Permitidme, amigos, una pequeña confesión (19/12/2003)
No es que yo quisiese cosa distinta. Ni que, naufragando otra vez -ay- en mares de ensueño e irrealidad, considerase siquiera posible otro desenlace. Pero ahora que ya está, ahora que ya ha ocurrido y no hay vuelta de hoja, no puedo evitar sentir aquí adentro un cierto desengaño yo diría que general, no de tal o cual cosa sino de la vida toda, del hecho mismo de vivir así, aquí, en este instante.

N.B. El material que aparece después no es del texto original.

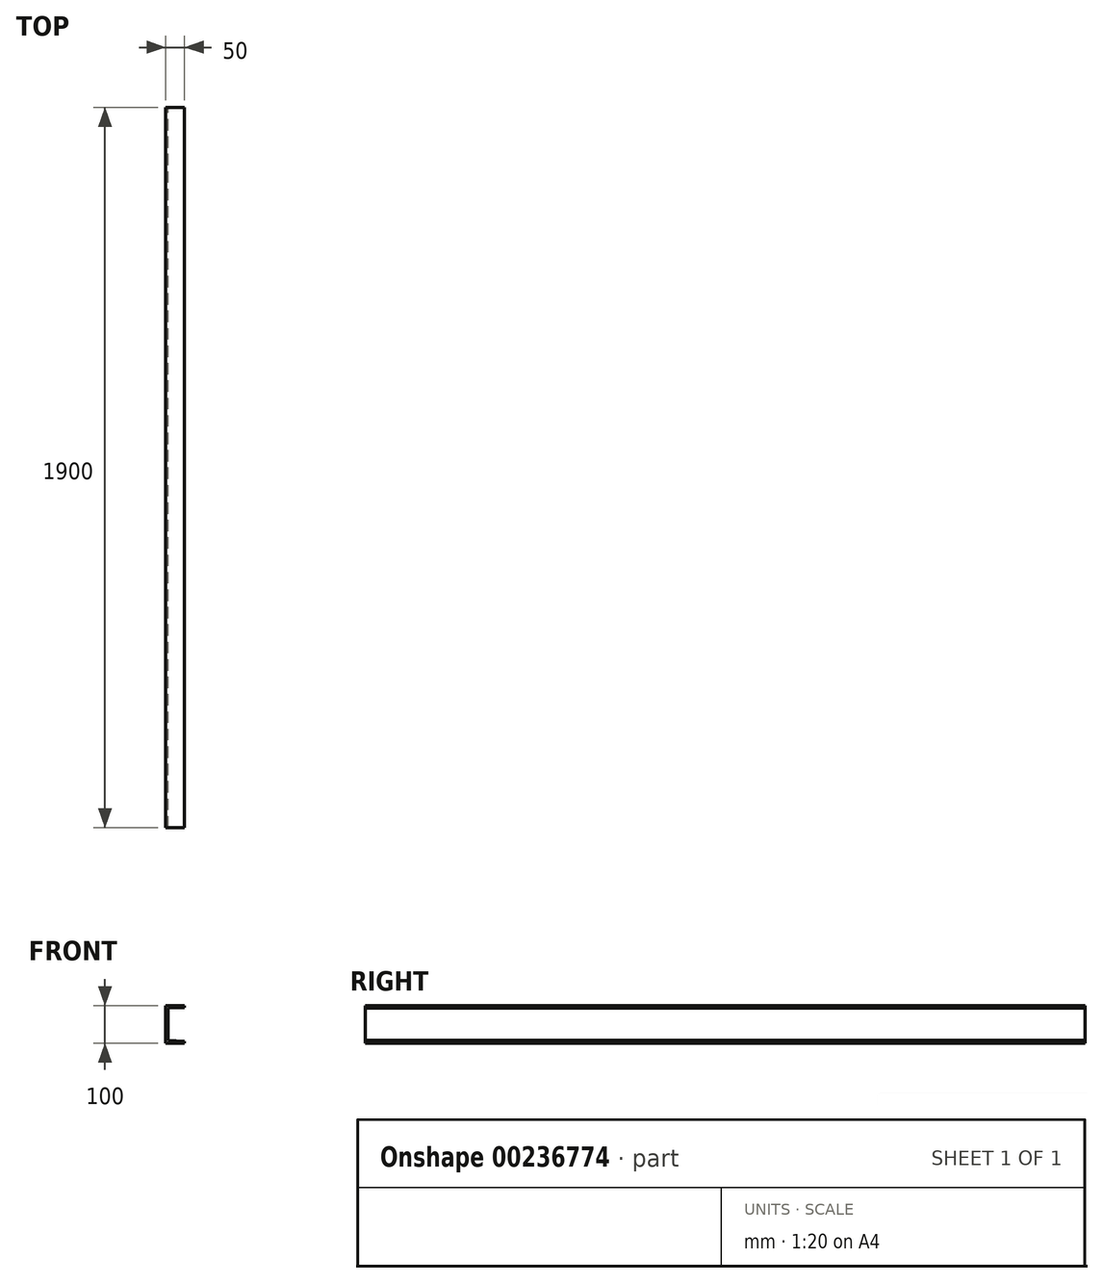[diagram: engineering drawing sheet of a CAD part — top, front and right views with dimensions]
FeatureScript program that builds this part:
annotation { "Feature Type Name" : "Feature", "Feature Type Description" : "" }
export const myFeature = defineFeature(function(context is Context, id is Id, definition is map)
    precondition{}
    {
        {
            var Q0;
            Q0=qCreatedBy(makeId("Front.planeOp"),FACE);
            var sketch = newSketch(context, id + "F0", { "sketchPlane" : qUnion([Q0])});
            skLineSegment(sketch, "E0.bottom", {"start": v(0, 0) * mm, "end": v(50, 0) * mm});
            skLineSegment(sketch, "E0.top", {"start": v(0, 100) * mm, "end": v(50, 100) * mm});
            skLineSegment(sketch, "E0.left", {"start": v(0, 0) * mm, "end": v(0, 100) * mm});
            skLineSegment(sketch, "E0.right", {"start": v(50, 0) * mm, "end": v(50, 5) * mm});
            skLineSegment(sketch, "E1.left", {"start": v(4.68, 71.03) * mm, "end": v(4.68, 71.03) * mm});
            skLineSegment(sketch, "E1.right", {"start": v(12.2, 71.03) * mm, "end": v(12.2, 71.03) * mm});
            skLineSegment(sketch, "E2", {"start": v(6, 8.46) * mm, "end": v(50, 5) * mm});
            skLineSegment(sketch, "E3", {"start": v(6, 8.46) * mm, "end": v(6, 93.46) * mm});
            skLineSegment(sketch, "E4", {"start": v(6, 93.46) * mm, "end": v(50, 95) * mm});
            skLineSegment(sketch, "E5.trimOffspring", {"start": v(50, 95) * mm, "end": v(50, 100) * mm});
            skSolve(sketch);
        }
        {
            var Q0;
            Q0=makeQuery(id+"F0.imprint","IMPRINT",FACE,{"disambiguationData":[TD([[makeQuery(id+"F0.imprint","IMPRINT",EDGE,{"derivedFrom":sQuery(id+"F0.wireOp",EDGE,"E0.bottom")}),1.0]])]});
            extrude(context, id + "F1", {"entities" : qUnion([Q0]), "depth" : 1900 * mm, "offsetDistance" : 25 * mm});
        }
    });
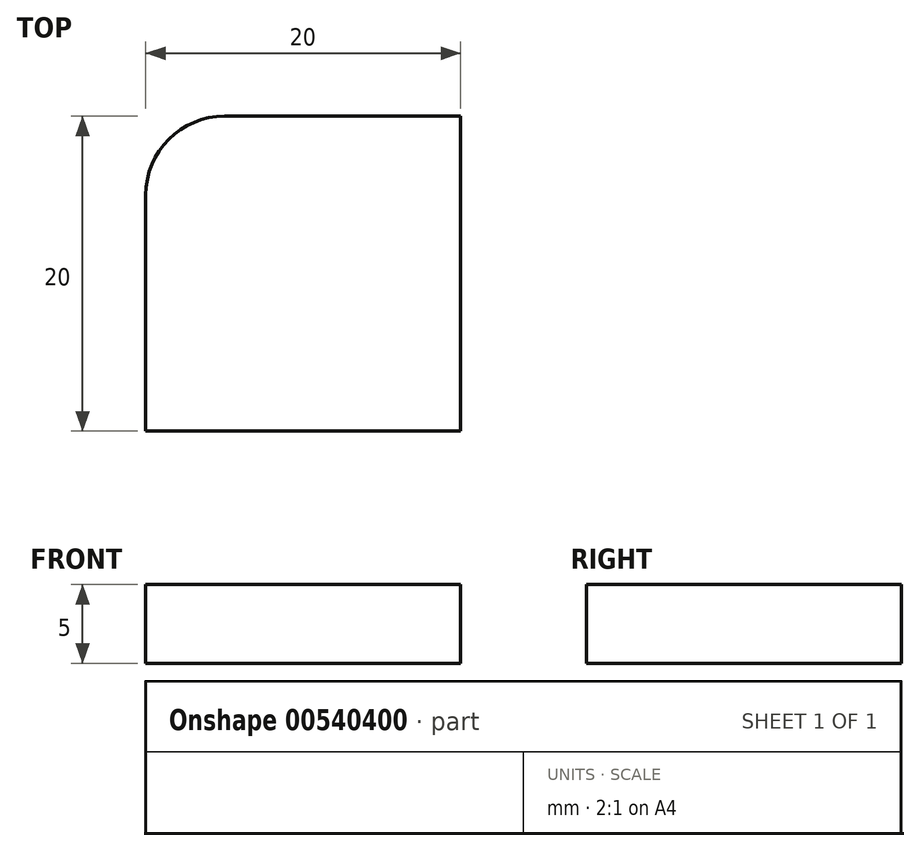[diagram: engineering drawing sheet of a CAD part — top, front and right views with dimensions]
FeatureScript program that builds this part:
annotation { "Feature Type Name" : "Feature", "Feature Type Description" : "" }
export const myFeature = defineFeature(function(context is Context, id is Id, definition is map)
    precondition{}
    {
        {
            var Q0;
            Q0=qCreatedBy(makeId("Top.planeOp"),FACE);
            var sketch = newSketch(context, id + "F0", { "sketchPlane" : qUnion([Q0])});
            skLineSegment(sketch, "E0.bottom", {"start": v(-6.33, 16.6) * mm, "end": v(8.67, 16.6) * mm});
            skLineSegment(sketch, "E0.top", {"start": v(-11.33, -3.4) * mm, "end": v(8.67, -3.4) * mm});
            skLineSegment(sketch, "E0.left", {"start": v(-11.33, 11.6) * mm, "end": v(-11.33, -3.4) * mm});
            skLineSegment(sketch, "E0.right", {"start": v(8.67, 16.6) * mm, "end": v(8.67, -3.4) * mm});
            skPoint(sketch, "E1.visualSharp", {"position": v(-11.33, 16.6) * mm});
            skArc(sketch, "E1.filletArc", {"start": v(-6.33, 16.6) * mm, "mid": v(-9.86, 15.14) * mm, "end": v(-11.33, 11.6) * mm});
            skSolve(sketch);
        }
        {
            var Q0;
            Q0=makeQuery(id+"F0.imprint","IMPRINT",FACE,{"disambiguationData":[TD([[makeQuery(id+"F0.imprint","IMPRINT",EDGE,{"derivedFrom":sQuery(id+"F0.wireOp",EDGE,"E0.bottom")}),-1.0]])]});
            extrude(context, id + "F1", {"entities" : qUnion([Q0]), "depth" : 5 * mm, "offsetDistance" : 25 * mm});
        }
    });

Porque aunque se pueda argumentar que en realidad todo se estaba ya produciendo en términos similares, no es así. Hasta ahora parecía que aquéllo era algo ajeno, algo que le sobrevenía periódicamente sin contaminarle, sin comunicarle siquiera su frío o su calor, pues no era consecuencia de su voluntad o su acuerdo, sino de la voluntad y el acuerdo de otros a los que él, sensatamente, se plegaba. Todo, sí, para poder seguir tranquila, maravillosa, apasionadamente haciendo lo suyo.
Ahora, sin embargo, todo ha cambiado. Incluso me ha parecido ver dibujarse en su rostro la primera huella, la primera marca del hierro encendido. Yo le hubiera querido siempre con mirada de corzo, con carrera de corzo, con lágrimas de noche de Reyes al fallar un penalty.
Hay quien dice que es porque se ha hecho un hombre. Pero el camino de los hombres termina muchas veces en un bosque de magnolias a las siete de la tarde, henchido de ese aire turbio y dulzón que nos recuerda a la muerte.
No sé, parece mentira esta tristeza mía después de tan gran noticia.